In case it should appear otherwise from this critique, no personal animosity is intended or felt. Richard Dawkins is an excellent communicator and I like his relaxed and clear lecturing style. However, I have criticised the quality of many of his arguments on four main counts:
- His views of God as a created being, miracles as nothing other than 'more-or-less improbable natural events' and faith as unevidenced belief represent a 'straw' version of Christianity which the orthodox would not wish to defend. Consequently, arguments based on these assumptions do not actually engage with the intended target.
- Attacks based on meme theory, religion as a 'mental virus' and the supposed gullibility of the young have no anti-Christian mileage in them whatsoever. These are simply theories about how ideas spread - any ideas. They say nothing about the truth or falsity of the beliefs themselves and have the boomerang effect of being equally applicable to the spread of atheism!
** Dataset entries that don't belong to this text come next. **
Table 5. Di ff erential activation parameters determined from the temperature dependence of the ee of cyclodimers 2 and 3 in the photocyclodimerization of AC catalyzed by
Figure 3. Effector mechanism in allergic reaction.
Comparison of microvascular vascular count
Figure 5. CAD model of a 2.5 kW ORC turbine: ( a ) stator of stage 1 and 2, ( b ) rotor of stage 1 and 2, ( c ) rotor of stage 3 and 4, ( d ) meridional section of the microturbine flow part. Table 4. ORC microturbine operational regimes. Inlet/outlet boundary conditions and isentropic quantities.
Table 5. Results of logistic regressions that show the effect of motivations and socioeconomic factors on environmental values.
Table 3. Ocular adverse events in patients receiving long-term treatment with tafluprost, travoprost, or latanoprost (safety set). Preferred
- There appear to be a number of inconsistencies between Dawkins' various claims. These concern arguments from analogy; the use of chance + selection by intelligent agents; the legitimate use of metaphor; wishful thinking; and the meaning and purpose of life. It is important to distinguish between confident assertions and their justification.
- Much of Dawkins' world-view depends on his odd claim that 'religion is a scientific theory'. I know of no professional philosopher who makes such a assertion. An attempt to justify such a contentious claim is long overdue if Dawkins' position is to be taken seriously.